TASK DIRECTIONS: The number of lines with the string "progetto" in the listing below is all that should be reported.
====== DATA ======
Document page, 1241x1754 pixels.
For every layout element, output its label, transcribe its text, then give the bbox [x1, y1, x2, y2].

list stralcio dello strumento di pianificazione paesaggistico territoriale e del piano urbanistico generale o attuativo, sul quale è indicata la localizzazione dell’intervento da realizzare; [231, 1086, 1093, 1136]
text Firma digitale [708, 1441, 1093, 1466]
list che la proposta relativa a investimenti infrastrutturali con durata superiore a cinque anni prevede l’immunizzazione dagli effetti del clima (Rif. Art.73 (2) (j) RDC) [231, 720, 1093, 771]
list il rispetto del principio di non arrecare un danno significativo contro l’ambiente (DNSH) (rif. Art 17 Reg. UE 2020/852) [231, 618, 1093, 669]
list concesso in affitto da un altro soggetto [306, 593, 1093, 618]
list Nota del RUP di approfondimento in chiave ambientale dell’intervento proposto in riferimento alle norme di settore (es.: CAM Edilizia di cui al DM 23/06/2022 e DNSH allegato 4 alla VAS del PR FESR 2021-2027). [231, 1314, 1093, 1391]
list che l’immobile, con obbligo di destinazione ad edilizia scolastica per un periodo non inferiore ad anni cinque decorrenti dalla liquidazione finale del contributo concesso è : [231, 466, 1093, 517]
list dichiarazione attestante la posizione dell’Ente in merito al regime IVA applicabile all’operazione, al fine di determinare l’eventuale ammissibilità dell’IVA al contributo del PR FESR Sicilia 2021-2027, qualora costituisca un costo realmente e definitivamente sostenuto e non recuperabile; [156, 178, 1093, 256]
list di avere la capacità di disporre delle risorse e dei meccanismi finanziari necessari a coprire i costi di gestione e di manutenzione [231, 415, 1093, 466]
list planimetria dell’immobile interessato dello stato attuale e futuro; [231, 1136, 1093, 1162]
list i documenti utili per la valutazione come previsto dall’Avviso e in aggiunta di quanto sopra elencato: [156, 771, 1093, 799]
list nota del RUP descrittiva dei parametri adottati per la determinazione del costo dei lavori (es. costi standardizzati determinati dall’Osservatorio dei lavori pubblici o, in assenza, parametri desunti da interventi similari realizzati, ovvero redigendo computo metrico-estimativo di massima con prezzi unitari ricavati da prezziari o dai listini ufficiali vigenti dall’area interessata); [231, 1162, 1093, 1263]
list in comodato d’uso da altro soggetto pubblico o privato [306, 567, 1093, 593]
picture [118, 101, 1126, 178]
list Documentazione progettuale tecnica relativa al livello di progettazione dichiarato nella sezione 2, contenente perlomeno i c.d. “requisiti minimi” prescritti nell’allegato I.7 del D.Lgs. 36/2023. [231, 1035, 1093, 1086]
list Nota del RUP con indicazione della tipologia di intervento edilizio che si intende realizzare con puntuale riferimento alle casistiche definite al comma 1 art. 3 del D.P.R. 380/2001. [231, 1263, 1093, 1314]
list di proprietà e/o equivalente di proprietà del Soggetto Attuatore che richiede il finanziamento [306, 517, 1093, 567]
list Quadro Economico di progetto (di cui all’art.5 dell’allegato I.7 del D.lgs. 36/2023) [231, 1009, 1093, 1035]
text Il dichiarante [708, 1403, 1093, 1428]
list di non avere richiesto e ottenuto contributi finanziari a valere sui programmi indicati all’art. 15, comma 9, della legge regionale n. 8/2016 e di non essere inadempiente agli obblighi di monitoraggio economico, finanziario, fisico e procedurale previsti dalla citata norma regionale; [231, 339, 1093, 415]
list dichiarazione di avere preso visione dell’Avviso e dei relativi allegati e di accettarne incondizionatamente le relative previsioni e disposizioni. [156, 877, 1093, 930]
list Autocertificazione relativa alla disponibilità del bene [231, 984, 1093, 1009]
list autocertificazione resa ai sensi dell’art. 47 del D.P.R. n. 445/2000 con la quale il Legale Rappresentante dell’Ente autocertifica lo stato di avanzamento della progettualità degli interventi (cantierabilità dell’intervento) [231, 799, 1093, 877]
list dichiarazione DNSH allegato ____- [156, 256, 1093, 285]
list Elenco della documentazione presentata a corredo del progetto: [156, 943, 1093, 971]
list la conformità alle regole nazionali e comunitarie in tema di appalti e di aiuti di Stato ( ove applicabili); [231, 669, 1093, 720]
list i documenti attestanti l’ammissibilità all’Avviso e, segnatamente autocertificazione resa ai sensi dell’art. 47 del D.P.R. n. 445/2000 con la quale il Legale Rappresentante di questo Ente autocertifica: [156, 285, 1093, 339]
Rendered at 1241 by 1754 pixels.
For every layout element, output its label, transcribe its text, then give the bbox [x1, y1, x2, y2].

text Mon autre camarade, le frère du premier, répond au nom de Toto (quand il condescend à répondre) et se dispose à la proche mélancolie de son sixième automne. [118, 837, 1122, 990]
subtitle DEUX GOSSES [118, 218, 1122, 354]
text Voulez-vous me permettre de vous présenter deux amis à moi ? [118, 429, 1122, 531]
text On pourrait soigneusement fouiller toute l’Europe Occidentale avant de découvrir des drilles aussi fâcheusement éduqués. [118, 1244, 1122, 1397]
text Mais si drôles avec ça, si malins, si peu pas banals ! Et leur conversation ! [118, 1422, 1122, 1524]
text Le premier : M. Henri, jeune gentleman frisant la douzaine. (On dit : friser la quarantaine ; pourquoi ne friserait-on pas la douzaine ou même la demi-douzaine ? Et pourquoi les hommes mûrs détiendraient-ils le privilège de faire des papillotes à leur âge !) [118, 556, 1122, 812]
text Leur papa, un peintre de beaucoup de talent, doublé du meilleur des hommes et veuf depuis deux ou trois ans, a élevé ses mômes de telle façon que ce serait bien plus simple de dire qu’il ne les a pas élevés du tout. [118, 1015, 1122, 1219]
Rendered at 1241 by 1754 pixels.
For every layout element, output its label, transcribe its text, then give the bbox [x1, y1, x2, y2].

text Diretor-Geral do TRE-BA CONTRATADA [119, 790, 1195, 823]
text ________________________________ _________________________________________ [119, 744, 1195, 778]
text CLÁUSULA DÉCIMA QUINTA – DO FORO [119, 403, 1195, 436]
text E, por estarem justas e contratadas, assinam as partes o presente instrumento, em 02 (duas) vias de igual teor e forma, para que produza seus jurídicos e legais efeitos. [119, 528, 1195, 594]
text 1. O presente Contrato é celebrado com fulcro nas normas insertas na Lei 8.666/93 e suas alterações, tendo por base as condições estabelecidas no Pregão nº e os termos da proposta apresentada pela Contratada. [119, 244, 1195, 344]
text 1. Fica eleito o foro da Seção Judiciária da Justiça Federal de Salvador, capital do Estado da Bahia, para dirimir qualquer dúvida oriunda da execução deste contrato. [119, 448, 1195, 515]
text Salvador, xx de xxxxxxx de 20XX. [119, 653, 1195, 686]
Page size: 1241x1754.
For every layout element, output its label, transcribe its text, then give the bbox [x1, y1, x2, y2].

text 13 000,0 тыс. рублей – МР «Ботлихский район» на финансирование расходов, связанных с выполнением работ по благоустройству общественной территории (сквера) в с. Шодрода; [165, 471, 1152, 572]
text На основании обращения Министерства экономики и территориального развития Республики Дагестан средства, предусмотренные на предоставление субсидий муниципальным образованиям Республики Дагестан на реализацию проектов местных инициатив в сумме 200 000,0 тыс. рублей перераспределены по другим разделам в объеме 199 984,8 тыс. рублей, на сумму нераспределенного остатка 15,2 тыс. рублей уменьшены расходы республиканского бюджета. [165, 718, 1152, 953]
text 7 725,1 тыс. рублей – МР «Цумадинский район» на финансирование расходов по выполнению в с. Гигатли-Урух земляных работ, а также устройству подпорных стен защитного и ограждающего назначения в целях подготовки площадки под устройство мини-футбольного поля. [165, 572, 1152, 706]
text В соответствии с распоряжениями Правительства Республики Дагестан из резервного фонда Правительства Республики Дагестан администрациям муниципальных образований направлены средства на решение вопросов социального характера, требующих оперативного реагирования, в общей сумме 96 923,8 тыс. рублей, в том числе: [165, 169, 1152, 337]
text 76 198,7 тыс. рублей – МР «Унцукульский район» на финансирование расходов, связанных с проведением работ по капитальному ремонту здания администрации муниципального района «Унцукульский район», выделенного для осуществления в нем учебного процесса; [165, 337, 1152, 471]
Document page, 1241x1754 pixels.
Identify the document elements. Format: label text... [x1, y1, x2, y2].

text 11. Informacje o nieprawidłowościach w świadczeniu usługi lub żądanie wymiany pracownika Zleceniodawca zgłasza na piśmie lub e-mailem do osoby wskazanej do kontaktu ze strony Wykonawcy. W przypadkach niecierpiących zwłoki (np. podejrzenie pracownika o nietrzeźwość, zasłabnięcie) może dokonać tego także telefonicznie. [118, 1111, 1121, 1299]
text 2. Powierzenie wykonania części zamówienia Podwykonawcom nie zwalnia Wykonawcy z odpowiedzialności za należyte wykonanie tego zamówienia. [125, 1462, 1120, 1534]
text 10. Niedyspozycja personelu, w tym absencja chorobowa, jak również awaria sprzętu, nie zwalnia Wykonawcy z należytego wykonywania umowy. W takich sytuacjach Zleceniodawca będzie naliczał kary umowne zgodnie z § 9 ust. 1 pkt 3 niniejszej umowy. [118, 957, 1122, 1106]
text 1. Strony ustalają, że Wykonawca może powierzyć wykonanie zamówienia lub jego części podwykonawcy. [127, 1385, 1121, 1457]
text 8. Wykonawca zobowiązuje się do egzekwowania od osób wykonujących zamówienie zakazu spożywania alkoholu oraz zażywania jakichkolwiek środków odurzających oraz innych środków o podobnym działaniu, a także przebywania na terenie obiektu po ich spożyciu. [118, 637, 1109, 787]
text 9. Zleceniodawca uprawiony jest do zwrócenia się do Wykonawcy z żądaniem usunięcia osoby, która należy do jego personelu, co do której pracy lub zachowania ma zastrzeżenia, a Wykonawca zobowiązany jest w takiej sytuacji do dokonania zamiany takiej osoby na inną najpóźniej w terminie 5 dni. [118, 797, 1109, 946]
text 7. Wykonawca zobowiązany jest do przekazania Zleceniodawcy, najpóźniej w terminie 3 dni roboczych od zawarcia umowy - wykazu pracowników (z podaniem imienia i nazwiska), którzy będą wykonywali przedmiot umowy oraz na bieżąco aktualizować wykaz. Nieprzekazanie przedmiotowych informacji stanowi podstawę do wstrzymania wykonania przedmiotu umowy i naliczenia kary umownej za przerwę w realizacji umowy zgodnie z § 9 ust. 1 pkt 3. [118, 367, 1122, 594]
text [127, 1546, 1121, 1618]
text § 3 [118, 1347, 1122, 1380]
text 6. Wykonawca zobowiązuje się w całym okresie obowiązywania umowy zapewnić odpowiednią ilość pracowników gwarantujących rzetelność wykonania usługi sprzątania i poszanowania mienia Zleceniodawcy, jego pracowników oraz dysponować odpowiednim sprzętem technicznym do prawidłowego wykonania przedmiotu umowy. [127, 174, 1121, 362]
======
WRITTEN ANSWER: 2